- DIRECTIONS -
Rewrite the lines below, changing each occurrence of "Rendered at" to "Displayed at" and leaving everything else untouched.

- Raw records -

____________________

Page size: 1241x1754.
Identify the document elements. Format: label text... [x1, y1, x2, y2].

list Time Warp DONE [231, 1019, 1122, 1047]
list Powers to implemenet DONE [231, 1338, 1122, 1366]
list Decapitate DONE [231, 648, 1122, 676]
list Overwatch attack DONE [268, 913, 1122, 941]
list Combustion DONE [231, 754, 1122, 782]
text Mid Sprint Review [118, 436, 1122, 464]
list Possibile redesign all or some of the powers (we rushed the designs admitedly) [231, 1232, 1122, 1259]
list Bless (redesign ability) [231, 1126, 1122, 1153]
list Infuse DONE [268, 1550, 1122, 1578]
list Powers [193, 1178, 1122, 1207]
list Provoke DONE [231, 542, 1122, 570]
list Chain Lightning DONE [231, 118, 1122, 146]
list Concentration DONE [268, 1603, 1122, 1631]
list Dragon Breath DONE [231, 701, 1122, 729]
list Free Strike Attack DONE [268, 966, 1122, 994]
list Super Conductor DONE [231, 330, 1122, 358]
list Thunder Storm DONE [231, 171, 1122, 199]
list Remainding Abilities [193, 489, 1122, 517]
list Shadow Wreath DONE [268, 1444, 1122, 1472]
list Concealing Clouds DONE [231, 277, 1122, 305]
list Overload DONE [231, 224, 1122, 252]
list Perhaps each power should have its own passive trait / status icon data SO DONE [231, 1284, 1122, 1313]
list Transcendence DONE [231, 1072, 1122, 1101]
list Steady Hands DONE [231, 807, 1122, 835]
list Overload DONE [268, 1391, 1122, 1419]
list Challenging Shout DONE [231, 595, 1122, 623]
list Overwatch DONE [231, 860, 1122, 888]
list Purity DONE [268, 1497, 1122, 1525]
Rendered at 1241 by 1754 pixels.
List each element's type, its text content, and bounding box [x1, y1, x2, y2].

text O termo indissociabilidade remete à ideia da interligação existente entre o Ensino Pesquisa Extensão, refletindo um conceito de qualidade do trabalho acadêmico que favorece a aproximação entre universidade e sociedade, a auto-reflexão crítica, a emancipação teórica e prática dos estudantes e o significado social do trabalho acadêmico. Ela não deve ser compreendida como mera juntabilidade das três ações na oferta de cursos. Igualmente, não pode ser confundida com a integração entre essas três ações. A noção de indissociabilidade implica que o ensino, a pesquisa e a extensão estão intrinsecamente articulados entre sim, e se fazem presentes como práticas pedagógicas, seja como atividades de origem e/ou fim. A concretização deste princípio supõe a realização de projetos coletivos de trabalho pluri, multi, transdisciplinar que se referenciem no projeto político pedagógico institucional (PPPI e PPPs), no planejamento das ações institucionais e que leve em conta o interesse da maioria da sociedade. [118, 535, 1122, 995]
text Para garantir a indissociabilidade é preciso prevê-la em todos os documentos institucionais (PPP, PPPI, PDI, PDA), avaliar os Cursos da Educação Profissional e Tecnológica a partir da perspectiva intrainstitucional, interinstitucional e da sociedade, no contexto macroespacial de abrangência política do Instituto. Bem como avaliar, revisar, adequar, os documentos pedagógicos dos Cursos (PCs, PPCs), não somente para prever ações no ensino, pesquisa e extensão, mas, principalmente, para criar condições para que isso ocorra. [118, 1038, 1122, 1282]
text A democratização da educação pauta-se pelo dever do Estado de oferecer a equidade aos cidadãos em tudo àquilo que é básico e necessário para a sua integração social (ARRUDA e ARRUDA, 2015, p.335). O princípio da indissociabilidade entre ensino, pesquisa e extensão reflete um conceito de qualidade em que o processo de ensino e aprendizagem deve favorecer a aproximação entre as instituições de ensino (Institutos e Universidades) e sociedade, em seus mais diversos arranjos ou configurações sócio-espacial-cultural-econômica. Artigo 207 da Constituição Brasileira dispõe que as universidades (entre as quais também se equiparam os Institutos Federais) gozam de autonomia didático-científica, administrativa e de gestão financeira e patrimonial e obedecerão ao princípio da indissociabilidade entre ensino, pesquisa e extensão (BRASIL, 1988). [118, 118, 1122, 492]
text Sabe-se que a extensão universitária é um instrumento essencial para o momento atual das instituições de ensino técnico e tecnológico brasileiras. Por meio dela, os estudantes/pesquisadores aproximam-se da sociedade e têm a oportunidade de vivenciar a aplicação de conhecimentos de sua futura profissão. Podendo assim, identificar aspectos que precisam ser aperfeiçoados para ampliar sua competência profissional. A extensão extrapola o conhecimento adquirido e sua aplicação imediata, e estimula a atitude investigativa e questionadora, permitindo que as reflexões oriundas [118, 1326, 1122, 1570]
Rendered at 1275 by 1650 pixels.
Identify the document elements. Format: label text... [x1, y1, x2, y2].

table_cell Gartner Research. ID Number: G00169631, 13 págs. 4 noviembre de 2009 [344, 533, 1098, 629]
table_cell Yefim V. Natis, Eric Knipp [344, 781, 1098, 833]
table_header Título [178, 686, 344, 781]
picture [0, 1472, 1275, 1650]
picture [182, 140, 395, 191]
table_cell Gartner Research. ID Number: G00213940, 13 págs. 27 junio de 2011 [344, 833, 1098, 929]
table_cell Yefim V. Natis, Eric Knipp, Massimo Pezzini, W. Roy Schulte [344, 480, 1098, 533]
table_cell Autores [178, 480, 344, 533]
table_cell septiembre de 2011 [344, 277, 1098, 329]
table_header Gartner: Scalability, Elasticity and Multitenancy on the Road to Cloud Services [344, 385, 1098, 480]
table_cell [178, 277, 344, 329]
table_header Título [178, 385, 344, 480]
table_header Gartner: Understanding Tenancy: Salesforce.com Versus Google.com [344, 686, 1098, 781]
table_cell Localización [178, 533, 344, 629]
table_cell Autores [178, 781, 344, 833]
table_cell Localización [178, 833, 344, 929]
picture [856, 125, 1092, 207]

____________________

- RESPONSE TO THE TASK -
Page size: 1241x1754.
Identify the document elements. Format: label text... [x1, y1, x2, y2].

list Time Warp DONE [231, 1019, 1122, 1047]
list Powers to implemenet DONE [231, 1338, 1122, 1366]
list Decapitate DONE [231, 648, 1122, 676]
list Overwatch attack DONE [268, 913, 1122, 941]
list Combustion DONE [231, 754, 1122, 782]
text Mid Sprint Review [118, 436, 1122, 464]
list Possibile redesign all or some of the powers (we rushed the designs admitedly) [231, 1232, 1122, 1259]
list Bless (redesign ability) [231, 1126, 1122, 1153]
list Infuse DONE [268, 1550, 1122, 1578]
list Powers [193, 1178, 1122, 1207]
list Provoke DONE [231, 542, 1122, 570]
list Chain Lightning DONE [231, 118, 1122, 146]
list Concentration DONE [268, 1603, 1122, 1631]
list Dragon Breath DONE [231, 701, 1122, 729]
list Free Strike Attack DONE [268, 966, 1122, 994]
list Super Conductor DONE [231, 330, 1122, 358]
list Thunder Storm DONE [231, 171, 1122, 199]
list Remainding Abilities [193, 489, 1122, 517]
list Shadow Wreath DONE [268, 1444, 1122, 1472]
list Concealing Clouds DONE [231, 277, 1122, 305]
list Overload DONE [231, 224, 1122, 252]
list Perhaps each power should have its own passive trait / status icon data SO DONE [231, 1284, 1122, 1313]
list Transcendence DONE [231, 1072, 1122, 1101]
list Steady Hands DONE [231, 807, 1122, 835]
list Overload DONE [268, 1391, 1122, 1419]
list Challenging Shout DONE [231, 595, 1122, 623]
list Overwatch DONE [231, 860, 1122, 888]
list Purity DONE [268, 1497, 1122, 1525]
Displayed at 1241 by 1754 pixels.
List each element's type, its text content, and bounding box [x1, y1, x2, y2].

text O termo indissociabilidade remete à ideia da interligação existente entre o Ensino Pesquisa Extensão, refletindo um conceito de qualidade do trabalho acadêmico que favorece a aproximação entre universidade e sociedade, a auto-reflexão crítica, a emancipação teórica e prática dos estudantes e o significado social do trabalho acadêmico. Ela não deve ser compreendida como mera juntabilidade das três ações na oferta de cursos. Igualmente, não pode ser confundida com a integração entre essas três ações. A noção de indissociabilidade implica que o ensino, a pesquisa e a extensão estão intrinsecamente articulados entre sim, e se fazem presentes como práticas pedagógicas, seja como atividades de origem e/ou fim. A concretização deste princípio supõe a realização de projetos coletivos de trabalho pluri, multi, transdisciplinar que se referenciem no projeto político pedagógico institucional (PPPI e PPPs), no planejamento das ações institucionais e que leve em conta o interesse da maioria da sociedade. [118, 535, 1122, 995]
text Para garantir a indissociabilidade é preciso prevê-la em todos os documentos institucionais (PPP, PPPI, PDI, PDA), avaliar os Cursos da Educação Profissional e Tecnológica a partir da perspectiva intrainstitucional, interinstitucional e da sociedade, no contexto macroespacial de abrangência política do Instituto. Bem como avaliar, revisar, adequar, os documentos pedagógicos dos Cursos (PCs, PPCs), não somente para prever ações no ensino, pesquisa e extensão, mas, principalmente, para criar condições para que isso ocorra. [118, 1038, 1122, 1282]
text A democratização da educação pauta-se pelo dever do Estado de oferecer a equidade aos cidadãos em tudo àquilo que é básico e necessário para a sua integração social (ARRUDA e ARRUDA, 2015, p.335). O princípio da indissociabilidade entre ensino, pesquisa e extensão reflete um conceito de qualidade em que o processo de ensino e aprendizagem deve favorecer a aproximação entre as instituições de ensino (Institutos e Universidades) e sociedade, em seus mais diversos arranjos ou configurações sócio-espacial-cultural-econômica. Artigo 207 da Constituição Brasileira dispõe que as universidades (entre as quais também se equiparam os Institutos Federais) gozam de autonomia didático-científica, administrativa e de gestão financeira e patrimonial e obedecerão ao princípio da indissociabilidade entre ensino, pesquisa e extensão (BRASIL, 1988). [118, 118, 1122, 492]
text Sabe-se que a extensão universitária é um instrumento essencial para o momento atual das instituições de ensino técnico e tecnológico brasileiras. Por meio dela, os estudantes/pesquisadores aproximam-se da sociedade e têm a oportunidade de vivenciar a aplicação de conhecimentos de sua futura profissão. Podendo assim, identificar aspectos que precisam ser aperfeiçoados para ampliar sua competência profissional. A extensão extrapola o conhecimento adquirido e sua aplicação imediata, e estimula a atitude investigativa e questionadora, permitindo que as reflexões oriundas [118, 1326, 1122, 1570]
Displayed at 1275 by 1650 pixels.
Identify the document elements. Format: label text... [x1, y1, x2, y2].

table_cell Gartner Research. ID Number: G00169631, 13 págs. 4 noviembre de 2009 [344, 533, 1098, 629]
table_cell Yefim V. Natis, Eric Knipp [344, 781, 1098, 833]
table_header Título [178, 686, 344, 781]
picture [0, 1472, 1275, 1650]
picture [182, 140, 395, 191]
table_cell Gartner Research. ID Number: G00213940, 13 págs. 27 junio de 2011 [344, 833, 1098, 929]
table_cell Yefim V. Natis, Eric Knipp, Massimo Pezzini, W. Roy Schulte [344, 480, 1098, 533]
table_cell Autores [178, 480, 344, 533]
table_cell septiembre de 2011 [344, 277, 1098, 329]
table_header Gartner: Scalability, Elasticity and Multitenancy on the Road to Cloud Services [344, 385, 1098, 480]
table_cell [178, 277, 344, 329]
table_header Título [178, 385, 344, 480]
table_header Gartner: Understanding Tenancy: Salesforce.com Versus Google.com [344, 686, 1098, 781]
table_cell Localización [178, 533, 344, 629]
table_cell Autores [178, 781, 344, 833]
table_cell Localización [178, 833, 344, 929]
picture [856, 125, 1092, 207]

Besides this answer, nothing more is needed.